On Wednesday, Jan. 23, Jordanians will head to the ballot to cast their votes in the first parliamentary elections there since the beginning of the Arab revolutions. Islamists, liberals and a large number of opposition civil forces, however, are boycotting the elections.
While the Jordanian government greatly relies on the results of these elections and seeks to make them a starting point for extensive reform in its fight against corruption, political observers and analysts think that the elections won’t offer anything new, and that the next Jordanian parliament will be a replica of the map of the previous parliament. Moreover, they believe that the competition over the 150 parliamentary seats will be restricted to clans and conservatives (those close to the government), while parliamentary representation within the big cities, mainly populated by Palestinians and where large numbers of the Muslim Brotherhood live, will decline in favor of the rural regions that have a tribal composition.
According to left-wing activists, the percentage of seats that the participating leftist and national parties obtain will reveal the weakness of these entities, and the future parliament will keep a “special leftist quota,” just like the previous one.
In this respect, leftist activist Fakher Daas told Al-Hayat that “the parties supporting the leftist opposition will not get more than one seat at most, due to the weakness of their material components.” Daas said that the current electoral law “hugely contributes to weakening the chances of factional candidates and strengthening the tribal forces and independents.” The five participating leftist and national parties received one seat in the previous parliament, but they regularly express their hopes of increasing their share in the new parliament.
Head of Al-Quds Center for Political Studies Oraib al-Rantawi told Al-Hayat that “the core of the new parliament won’t be different from the other parliaments, especially since more than two-thirds of the parliament’s seats will be elected according to the one-vote law. The wager on the electoral lists won’t do any good, mainly because some official estimates indicate that the biggest electoral list will obtain three to five seats at best.” Oraib added, “We have to expect the success of a big number of figures from the previous parliament. I believe that the new legislative entity will include MPs for services, tribes and clans.”
However, government spokesperson Minister Samih al-Maaytah thought that “the future parliament will perform well and will play exemplary roles.” Speaking to Al-Hayat, he said, “This parliament will assume power amidst highly critical political conditions and remarkable public-movement activity demanding reform and a fight against corruption. All of these factors will push the parliament to do its best. We must be fair, though. The previous parliament didn’t do an absolutely terrible job, but we must also admit that the social dimension still prevails over Jordanian society, and that factional life is still weak and nascent.”
The current electoral law was amended last July so that the next parliament will include 150 seats instead of 120. A total of 28 seats are reserved for a national list that has received approval for the first time, while 15 seats will go to a quota for women, in addition to 108 independent seats.
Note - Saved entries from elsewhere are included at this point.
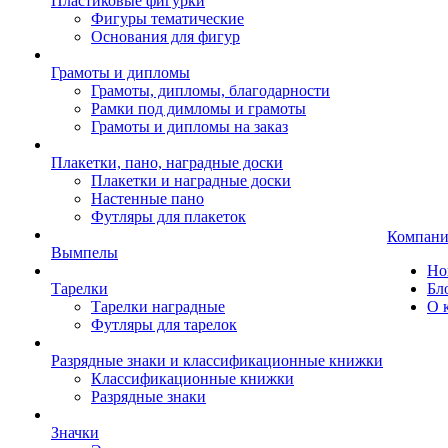
Пластиковые фигурки
Фигуры тематические
Основания для фигур
Грамоты и дипломы
Грамоты, дипломы, благодарности
Рамки под димломы и грамоты
Грамоты и дипломы на заказ
Плакетки, пано, наградные доски
Плакетки и наградные доски
Настенные пано
Футляры для плакеток
Компани
Вымпелы
Но
Тарелки
Бл
Тарелки наградные
О 
Футляры для тарелок
Разрядные знаки и классификационные книжки
Классификационные книжки
Разрядные знаки
Значки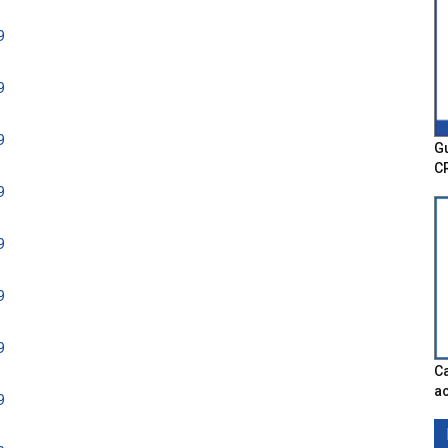
9
9
9
Gu
C
9
9
9
9
Ca
ac
9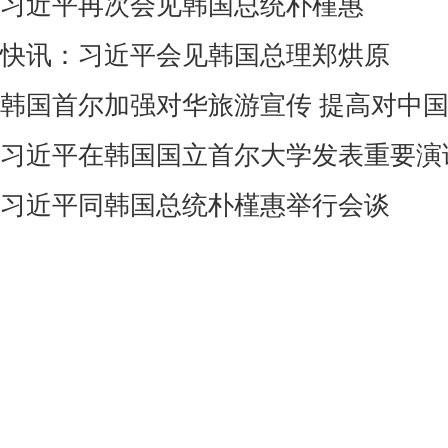
习近平再次会见韩国总统朴槿惠
快讯：习近平会见韩国总理郑烘原
韩国首尔加强对华旅游宣传 提高对中
习近平在韩国国立首尔大学发表重要演
习近平同韩国总统朴槿惠举行会谈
Not long before the elections, a scandalous video tape showing some former MPs and current candidates was leaked suddenly yesterday morning [Jan. 21], sparking a wide debate in Amman. It also provoked a wave of chaotic anger within a Jordanian tribe as the countdown to election day began.
The video showed a special session involving a group of members of the former parliament drinking alcohol. The voice of the former speaker of parliament and one of the main candidates for the current elections, Abdel Karim al-Doghmi, could be heard on the tape. He was insulting the deputy prime minister and former minister of interior Nayef al-Qadi, whose tribe, one of the largest in Jordan, broke out in anger despite calls for restraint from its leaders on the eve of the elections. The tape also showed the current parliamentary candidate, former MP Atef al-Tarawna, former MP Mamdouh al-Abadi and former minister of interior Saed Hayel al-Srour.
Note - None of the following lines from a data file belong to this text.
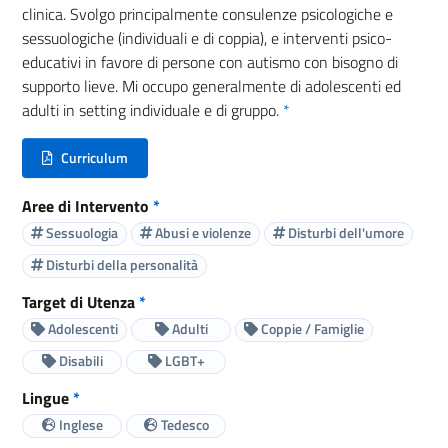
clinica. Svolgo principalmente consulenze psicologiche e
sessuologiche (individuali e di coppia), e interventi psico-
educativi in favore di persone con autismo con bisogno di
supporto lieve. Mi occupo generalmente di adolescenti ed
adulti in setting individuale e di gruppo.
*
Curriculum
(nuova scheda - new tab)
Aree di Intervento
*
Sessuologia
Abusi e violenze
Disturbi dell'umore
Disturbi della personalità
Target di Utenza
*
Adolescenti
Adulti
Coppie / Famiglie
Disabili
LGBT+
Lingue
*
Inglese
Tedesco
Meanwhile, al-Doghmi denied the authenticity of the tape and said it was “made up,” while al-Abadi admitted that it was real. The tape spread quickly over social-networking websites and was named “The biggest scandal for the Jordanian MPs on the eve of disbanding the 2012 parliament.” The individual who leaked the video tape is still unknown.
Some of the candidates accused of misusing political money and arrested by the Jordanian authorities are trying to manage their advertising campaigns from prison with the help of intermediaries, “brokers” and figures close to them, 24 hours before the elections. Experts on electoral affairs believe that some of the figures who were arrested or questioned might get lucky. On the other hand, the convictions of some of them might jeopardize the legal quality of the future parliament.
Until yesterday, four candidates were still behind bars in the famous al-Jwaida prison, south of Amman, on suspicion of committing “penal crimes” punished by the law.